A PBE é considerada, pela maioria dos autores, a infecção mais comum observada em cirróticos, tendo sido a primeira infecção espontânea descrita, embora hoje sejam admitidas também a bacteriemia e o empiema espontâneos18. Além da PBE, a infecção urinária, a pneumonia, as infecções de pele e tecido subcutâneo, bem como as septicemias, constituem o elenco mais freqüente de infecções bacterianas que surgem na evolução clínica da cirrose, ocasionando piora da função hepática e encurtando a sobrevida do paciente. Dentre elas, tanto a PBE, como a infecção urinária, destacam-se pela recorrência dos episódios infecciosos. De fato, estudos recentes demonstraram que no prazo de 12 meses, as probabilidades de novo episódio de PBE variaram de 47% a 69%13 43.

Vários fatores são considerados como favorecedores da infecção na cirrose, entre eles citamos aqueles intrínsecos como as alterações da flora intestinal, do sistema macrófago-monocitário, da função dos neutrófilos bem como da imunidade humoral e celular. Entre os fatores circunstanciais incluem-se ainda o alcoolismo, a desnutrição, a hemorragia digestiva alta e a ruptura de barreiras naturais através da realização de exames invasivos, diagnósticos e terapêuticos, aos quais esses pacientes são freqüentemente submetidos12 25.

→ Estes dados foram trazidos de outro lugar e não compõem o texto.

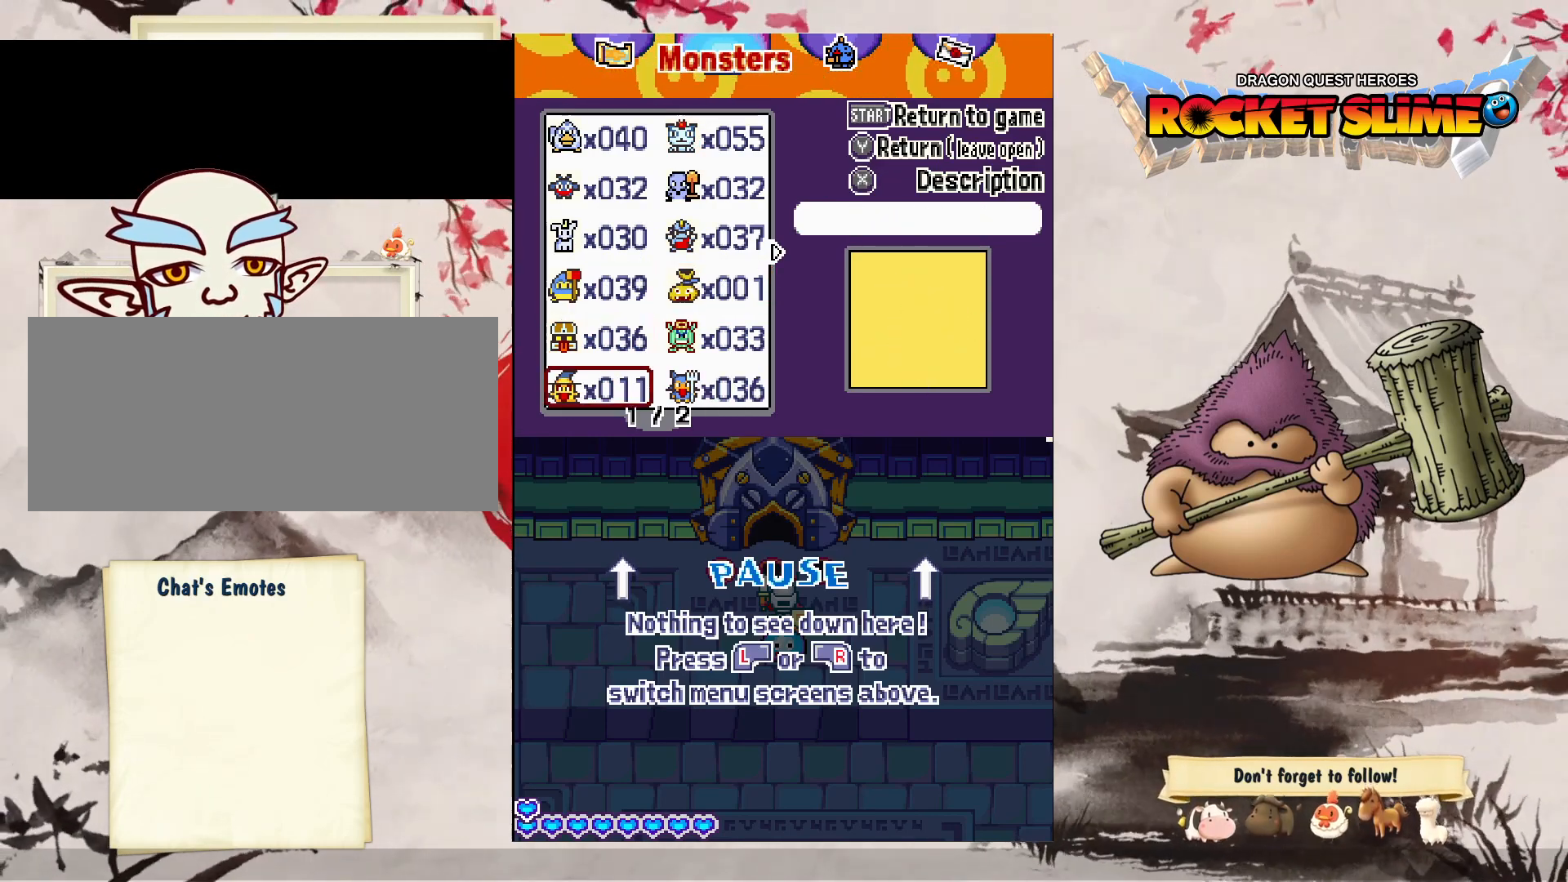
{"dt_ms": 500, "buttons": [], "left_stick": "center", "right_stick": "center", "events": [[67, "DPAD_UP", "up"]]}
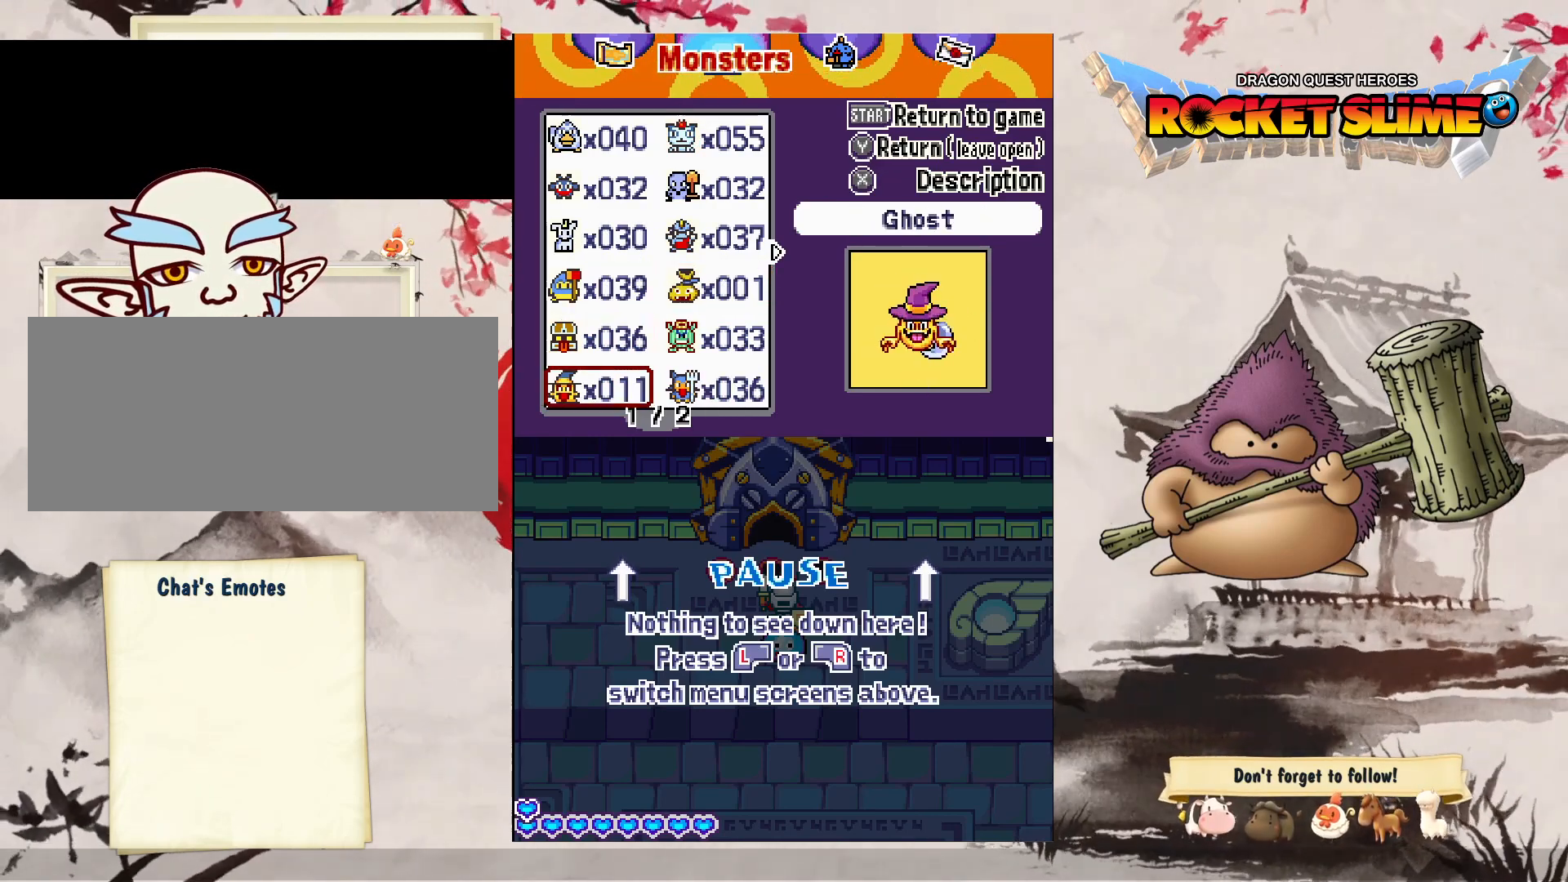
{"dt_ms": 500, "buttons": [], "left_stick": "center", "right_stick": "center", "events": []}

Os agentes bacterianos mais freqüentemente isolados na PBE são provenientes da flora intestinal, sendo constituídos por bactérias aeróbicas Gram negativas em cerca de 70% dos casos, o que torna os intestinos a mais provável fonte para as infecções espontâneas do cirrótico (Tabela 1). Questionou-se por muito tempo a passagem destas bactérias desde a luz intestinal até o líquido ascítico. Os conhecimentos sobre translocação bacteriana, definida como a passagem de bactérias viáveis da luz intestinal para sítios extra-intestinais, vieram dos estudos realizados em pacientes em choque, com obstrução intestinal, endotoxemia, pancreatite aguda e, são atualmente plenamente aceitos como o mecanismo fisiopatogênico da PBE34. Estudos experimentais demonstraram a presença de bactérias intestinais viáveis nos linfonodos mesentéricos de ratos com cirrose14. A partir dos linfonodos elas alcançam o líquido ascítico, quer por via linfática quer por via hematológica, onde podem ou não ser destruídas pelas defesas naturais do organismo (Figura 2).


DIAGNÓSTICO

O diagnóstico da PBE pode ser clínico e/ou laboratorial. Clinicamente o paciente pode apresentar sintomas típicos como febre e dor à descompressão brusca do abdomen ou mesmo quadro compatível com infecção sistêmica grave, com choque séptico. Entretanto, a ausência de sintomas típicos é relativamente freqüente, sendo importante a observação da piora repentina dos parâmetros de função renal ou surgimento de encefalopatia hepática, como formas veladas de manifestação inicial de PBE. Outras vezes faz-se o diagnóstico exclusivamente pelos exames laboratoriais, em formas clínicas totalmente assintomáticas8 9.

A avaliação laboratorial do líquido ascítico (LA) é a base fundamental para o diagnóstico da PBE, confirmado pelo encontro de >250 polimorfonucleares (PMN) por mm3 no LA, com ou sem isolamento bacteriano em sua cultura e/ou na hemocultura25 31. Ressalve-se que a técnica para obter melhores resultados de cultura exige a colocação do LA nos frascos de hemocultura para germes aeróbios logo após a punção, de preferência à beira do leito32.

Alguns estudos demostraram, entretanto, que mesmo utilizando-se esse método de coleta do LA, as culturas ainda se mostram negativas em aproximadamente 30-50% dos pacientes que apresentam contagem > 250 PMN por mm3 no LA20 23. Esta condição é conhecida como uma variante da PBE, denominada de ascite neutrofílica cultura-negativa (ANCN)28, que deverá receber a mesma conduta terapêutica destinada à PBE que tenha diagnóstico firmado pelo isolamento bacteriano, uma vez que seu curso evolutivo, freqüência de resolução e taxa de mortalidade são semelhantes25.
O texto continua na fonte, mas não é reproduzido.